The potassium channel nobody thought about for depression
TREK-1 (TWIK-related K⁺ channel 1, encoded by KCNK2) is a two-pore domain potassium channel expressed throughout the brain, particularly in regions relevant to depression: the hippocampus, prefrontal cortex, and raphe nuclei. Mice genetically lacking TREK-1 are resistant to depression in multiple animal models — they don't show helplessness, anhedonia, or anxiety responses to stress that wild-type mice display. This established TREK-1 as a potential antidepressant target, but the concept of blocking a potassium channel to treat depression was pharmacologically unconventional.
Spadin was discovered by Michel Lazdunski's group at the Institut de Pharmacologie Moléculaire et Cellulaire in Nice. They identified that sortilin — a multi-ligand sorting receptor — is processed to release a propeptide that naturally inhibits TREK-1 channels. This propeptide, named spadin, was then characterised as a novel endogenous antidepressant peptide. The peptide is produced when sortilin undergoes proteolytic processing in the trans-Golgi network — spadin is released and acts on TREK-1 channels in a paracrine and potentially endocrine fashion.

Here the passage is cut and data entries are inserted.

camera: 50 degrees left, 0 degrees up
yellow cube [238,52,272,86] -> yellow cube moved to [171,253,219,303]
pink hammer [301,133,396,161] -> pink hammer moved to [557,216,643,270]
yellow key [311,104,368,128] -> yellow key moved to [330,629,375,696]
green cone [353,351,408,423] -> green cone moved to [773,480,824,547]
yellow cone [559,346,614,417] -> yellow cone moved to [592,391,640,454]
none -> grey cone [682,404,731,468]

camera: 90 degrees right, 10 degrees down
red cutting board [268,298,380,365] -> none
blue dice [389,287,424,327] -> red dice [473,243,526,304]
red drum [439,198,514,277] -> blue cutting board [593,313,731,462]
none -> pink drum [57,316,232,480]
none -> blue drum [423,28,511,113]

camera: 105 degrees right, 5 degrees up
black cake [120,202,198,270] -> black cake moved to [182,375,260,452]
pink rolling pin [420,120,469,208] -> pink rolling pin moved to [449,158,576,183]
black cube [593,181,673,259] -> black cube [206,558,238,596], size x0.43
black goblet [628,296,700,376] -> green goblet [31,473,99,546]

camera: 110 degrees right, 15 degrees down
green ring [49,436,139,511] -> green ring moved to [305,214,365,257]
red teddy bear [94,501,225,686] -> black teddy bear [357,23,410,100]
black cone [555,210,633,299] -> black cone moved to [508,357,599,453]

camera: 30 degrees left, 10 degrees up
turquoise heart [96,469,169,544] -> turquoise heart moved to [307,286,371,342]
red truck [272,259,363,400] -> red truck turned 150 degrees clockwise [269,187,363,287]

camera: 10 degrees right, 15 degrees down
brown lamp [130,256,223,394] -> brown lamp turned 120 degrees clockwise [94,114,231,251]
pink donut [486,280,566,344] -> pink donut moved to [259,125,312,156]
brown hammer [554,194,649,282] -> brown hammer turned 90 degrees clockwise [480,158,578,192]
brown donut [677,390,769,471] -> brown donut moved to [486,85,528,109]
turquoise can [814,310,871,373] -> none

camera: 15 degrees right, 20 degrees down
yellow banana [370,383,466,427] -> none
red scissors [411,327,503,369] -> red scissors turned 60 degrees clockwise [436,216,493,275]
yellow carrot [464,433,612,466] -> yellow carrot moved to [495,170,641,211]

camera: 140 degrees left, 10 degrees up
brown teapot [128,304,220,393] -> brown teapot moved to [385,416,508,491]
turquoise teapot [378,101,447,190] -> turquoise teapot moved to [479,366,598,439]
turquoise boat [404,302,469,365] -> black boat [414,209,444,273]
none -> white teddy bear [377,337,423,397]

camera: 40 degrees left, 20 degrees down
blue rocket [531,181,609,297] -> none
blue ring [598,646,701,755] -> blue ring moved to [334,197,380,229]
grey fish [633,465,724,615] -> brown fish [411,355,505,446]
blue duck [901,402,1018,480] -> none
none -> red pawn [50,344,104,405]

In rodent depression models (forced swim, tail suspension, chronic mild stress), spadin produced antidepressant effects within days — comparable to or faster than fluoxetine (which requires 2–3 weeks in mice). Unlike ketamine, spadin produced no locomotor changes, no dissociation, and no obvious off-target effects in the animal studies. A truncated version, mini-spadin (mSP), retains full TREK-1 blocking activity with improved pharmacokinetics.
Why TREK-1 matters: TREK-1 is a "leak" potassium channel — it maintains neuronal excitability close to the resting membrane potential. In the raphe nuclei, TREK-1 regulates serotonin neuron firing rate. TREK-1 overactivity hyperpolarises serotonergic neurons, reducing their firing and serotonin release — the same deficit that SSRIs try to correct by blocking serotonin reuptake. Spadin corrects the upstream problem rather than compensating downstream.
TREK-1 blockade — the upstream serotonin solution
How Spadin Works
Where things stand
Community use of spadin is currently extremely limited — less than virtually any other compound in this book. The barriers: the science is recent (primary publications 2012–2023), synthesis and sourcing of verified spadin from research chemical suppliers is difficult, the intranasal delivery route for brain access hasn't been characterised, and the mechanism (TREK-1 channel pharmacology) is less intuitive than the BDNF or GLP-1 mechanisms that attract community attention.
Mini-spadin (mSP) has been shown to have improved stability over the full-length spadin while retaining TREK-1 blocking activity — and is the more pharmacologically attractive development candidate. If any human trials develop, they will likely use mSP rather than the full parent peptide.
Publications from Lazdunski and collaborating groups on spadin/mSP pharmacokinetics and in vivo optimisation. Any announcement of Phase 1 human trials — this would be the signal that the compound has cleared preclinical safety hurdles. The broader TREK-1 pharmacology field is attracting pharmaceutical interest as a depression target — any corporate TREK-1 antagonist programme that reaches clinical trials validates the target even if using a different molecule. Watch for TREK-1 in mental health pharma pipeline announcements.
Editor's summary
Spadin is the most mechanistically novel antidepressant candidate in this book — a naturally occurring peptide that antagonises a potassium channel to restore serotonergic neuron firing, producing fast antidepressant effects through a pathway completely orthogonal to everything currently approved. The TREK-1 knockout mouse data establishing the target's relevance to depression is solid basic science. The spadin animal data is promising. The human data is non-existent.
What makes spadin particularly interesting is that it is endogenous — your body produces it through sortilin processing. Like LL-37 in the immune space, spadin represents a natural regulatory mechanism that may be deficient in some depressed individuals — with potential for replacement therapy rather than pharmacological manipulation of foreign targets.